One of those community colleagues was Ben Curry. Curry, who survived a conversion therapy experience during college, felt his calling towards ministry to be inseparable from and inspired by his journey to self-affirmation as a queer person. He attended seminary school in Atlanta, Georgia, and completed his chaplain residency in Fort Worth, Texas. It was there that Curry attended his first Transgender Day of Remembrance service in 2009. After moving to Sacramento in 2012, he became a regular attendee of Trinity Episcopal Cathedral’s annual TDOR services, and was even invited to be an event speaker one year. In 2023, he moved to Crescent City to begin serving as a chaplain at Sutter Coast.
“I feel incredibly lucky to have joined this community just as local LGBTQ+ leaders were coming together to plan the first ever DNATL Pride Festival,” Curry told Redwood Voice. “The existence of this event helped the community feel much more inviting and safe for my partner and me.”
Having only ever lived in larger cities, Curry recognizes that Crescent City’s small size and remoteness poses limitations on resources and explicitly queer-affirming spaces.
“For me, this is part of why activities like the TDOR event are so necessary to help foster queer wellness and fuel activism,” he said. Still, Curry believes that the region’s smaller population size is a strength in some ways.
“I’ve noticed the community has a way of filling gaps for each other and practicing a generosity of spirit I did not always experience so strongly in urban settings.”
Plans for this year’s TDOR vigil began when Ben Curry and Karen Wert started talking at a local book signing event. Curry told Wert about his experiences at TDOR services in Sacramento. The Trinity Cathedral is also an Episcopal church where the Bishop of Northern California serves.
“The Episcopal Church is one of the first churches – I think there’s maybe only the Episcopal Church, the Methodist and the Lutheran Church – that are openly accepting of everyone,” Wert told Redwood Voice.
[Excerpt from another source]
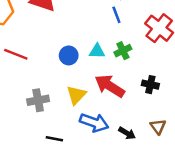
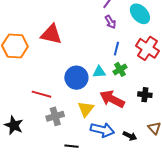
blue line: (116, 15) -> (116, 49), moved, turned 40
red line: (16, 54) -> (42, 94), moved
blue circle: (69, 55) -> (76, 78), size x1.5

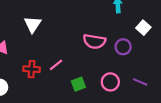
Organizers acknowledge that many in the queer community may not feel comfortable gathering in a church. “There is an awful lot of trauma that has been caused by churches,” said Wert. “Everybody needs healing … I think it’s very important that we open it up to the community so that there can be some healing. Some people aren’t ready for it yet.”
For those who are uncomfortable in a church setting, alternative accommodations will be available including a film-screening, and a dessert reception in the social hall.
Attending events like TDOR is just one way that allies can show their support for the transgender community, Ben Curry told Redwood Voice.
“It is important for allies to cultivate relationships of cultural humility with trans people, ever listening and adjusting, to best support trans lives and communities. Out of these relationships of awareness flows the capacity to engage and dispel misinformation. Allies must use their voices in interpersonal relationships and their wider sphere of influence to speak the truths they have come to know about our trans kindred and live in solidarity. This is clearly a formidable mission in our current political climate, which is why the consistent concerted commitment of allies to personal awareness and relational education of our communities is crucial.”